Your baby now measures about 13.7 inches (35 cm) from head to foot and weighs about 2.7 pounds (1.26 kg) at the start of the week—and about 3 pounds (1.4 kg) at the end of the week.
The brain and internal organs continue to develop, and the baby is putting on more weight. Your baby is still stretching and kicking, but there’s not as much space to move around now.
You’ve entered the third and final trimester of your pregnancy. You could be feeling completely exhausted and ready to give birth, or you could be feeling fantastic and completely enjoy expecting again—this varies from pregnancy to pregnancy and from day to day.
Your body now needs more energy than during your second trimester to cope with everything that’s going on. During your third trimester, we recommend that you eat two extra snacks a day, such as a sandwich, a piece of fruit and a glass of milk or unsweetened, vitamin-enriched oat or soy milk. A bowl of oatmeal or unsweetened yoghurt/soy yoghurt with muesli is also an option.

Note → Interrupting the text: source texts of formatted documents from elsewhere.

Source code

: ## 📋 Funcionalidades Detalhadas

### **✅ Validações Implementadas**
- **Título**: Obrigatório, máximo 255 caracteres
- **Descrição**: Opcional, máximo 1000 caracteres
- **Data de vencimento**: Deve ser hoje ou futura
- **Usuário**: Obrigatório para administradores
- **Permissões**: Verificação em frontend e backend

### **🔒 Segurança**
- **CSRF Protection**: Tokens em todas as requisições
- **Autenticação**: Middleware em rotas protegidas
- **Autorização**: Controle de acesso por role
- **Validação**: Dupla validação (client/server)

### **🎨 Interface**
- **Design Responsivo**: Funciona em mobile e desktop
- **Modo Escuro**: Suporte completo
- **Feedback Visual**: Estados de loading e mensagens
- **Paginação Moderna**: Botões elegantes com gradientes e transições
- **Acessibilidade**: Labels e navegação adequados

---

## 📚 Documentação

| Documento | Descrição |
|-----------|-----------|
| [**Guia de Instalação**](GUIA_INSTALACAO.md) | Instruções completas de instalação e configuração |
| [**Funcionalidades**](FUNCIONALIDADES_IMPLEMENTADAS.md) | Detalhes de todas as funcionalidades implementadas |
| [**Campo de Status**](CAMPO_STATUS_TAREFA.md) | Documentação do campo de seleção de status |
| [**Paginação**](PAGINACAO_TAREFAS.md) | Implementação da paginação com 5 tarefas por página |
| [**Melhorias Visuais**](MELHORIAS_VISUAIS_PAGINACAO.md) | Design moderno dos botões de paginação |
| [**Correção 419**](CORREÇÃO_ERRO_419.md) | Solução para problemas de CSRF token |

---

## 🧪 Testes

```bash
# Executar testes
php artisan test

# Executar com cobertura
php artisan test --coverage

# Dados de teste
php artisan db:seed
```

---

You should feel your baby kicking and moving many times a day. Do you have a very lively little person inside you who moves so much that you have trouble falling asleep? Or do baby’s workout sessions wake you up? Your baby already has his or her own circadian rhythm and is most likely to stick to it the first weeks after birth.

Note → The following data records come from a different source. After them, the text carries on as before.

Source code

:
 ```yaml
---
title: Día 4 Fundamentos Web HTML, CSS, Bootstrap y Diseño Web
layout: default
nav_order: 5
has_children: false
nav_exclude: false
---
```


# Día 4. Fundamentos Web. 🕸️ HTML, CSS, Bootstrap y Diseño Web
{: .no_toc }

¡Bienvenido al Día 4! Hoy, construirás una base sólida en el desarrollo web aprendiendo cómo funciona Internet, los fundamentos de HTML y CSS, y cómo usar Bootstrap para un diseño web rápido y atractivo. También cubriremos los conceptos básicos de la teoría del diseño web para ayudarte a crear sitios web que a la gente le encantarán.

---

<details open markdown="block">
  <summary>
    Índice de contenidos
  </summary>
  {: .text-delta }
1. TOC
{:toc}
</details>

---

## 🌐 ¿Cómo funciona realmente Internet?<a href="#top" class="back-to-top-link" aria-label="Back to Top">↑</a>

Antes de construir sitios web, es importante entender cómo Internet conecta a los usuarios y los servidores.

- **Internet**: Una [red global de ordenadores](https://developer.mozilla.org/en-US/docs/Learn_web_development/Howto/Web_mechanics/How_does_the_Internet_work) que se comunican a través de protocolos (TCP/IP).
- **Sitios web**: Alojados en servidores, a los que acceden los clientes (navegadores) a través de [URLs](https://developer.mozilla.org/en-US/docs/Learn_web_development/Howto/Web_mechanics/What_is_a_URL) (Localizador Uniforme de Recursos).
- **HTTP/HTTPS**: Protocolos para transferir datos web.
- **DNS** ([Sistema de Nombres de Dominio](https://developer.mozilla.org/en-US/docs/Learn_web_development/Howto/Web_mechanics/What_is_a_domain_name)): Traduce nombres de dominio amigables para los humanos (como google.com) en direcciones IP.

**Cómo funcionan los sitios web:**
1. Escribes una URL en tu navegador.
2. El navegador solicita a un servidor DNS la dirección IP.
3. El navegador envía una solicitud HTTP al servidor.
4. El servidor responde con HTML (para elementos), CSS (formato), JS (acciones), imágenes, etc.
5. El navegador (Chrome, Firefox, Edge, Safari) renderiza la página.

Are your thoughts focused increasingly more on the upcoming birth? If you had a less-than-favorable childbirth experience last time, the upcoming birth may trigger anxiety and fears you didn’t know you had. If you are very anxious and afraid about giving birth again, talk about it with your midwife or physician. If your fear is very great, you may see a therapist or pregnancy coach. You will work together to identify strategies that help you to feel as calm and secure as possible.
If you had a cesarean section or a large tear last time, you may need to meet a physician at the birth center to discuss which is the best way for you to give birth this time. If you’ve had two or more cesarean sections, you will be recommended to give birth with a cesarean section this time too. If you do not feel comfortable with that decision, you can raise the issue with your doctor.
A good mental exercise is to write a delivery letter or birth plan—one that you can bring to the birth center. Did you do that last time? If so, you know that you can write down things that are important to you, which can help the staff to give you the very best support based on who you are and what your needs are.
Taking a Lamaze course is an excellent way to prepare. The course will give you the tools you need to be present in the birth. Preparation improves your chance of having a favorable experience.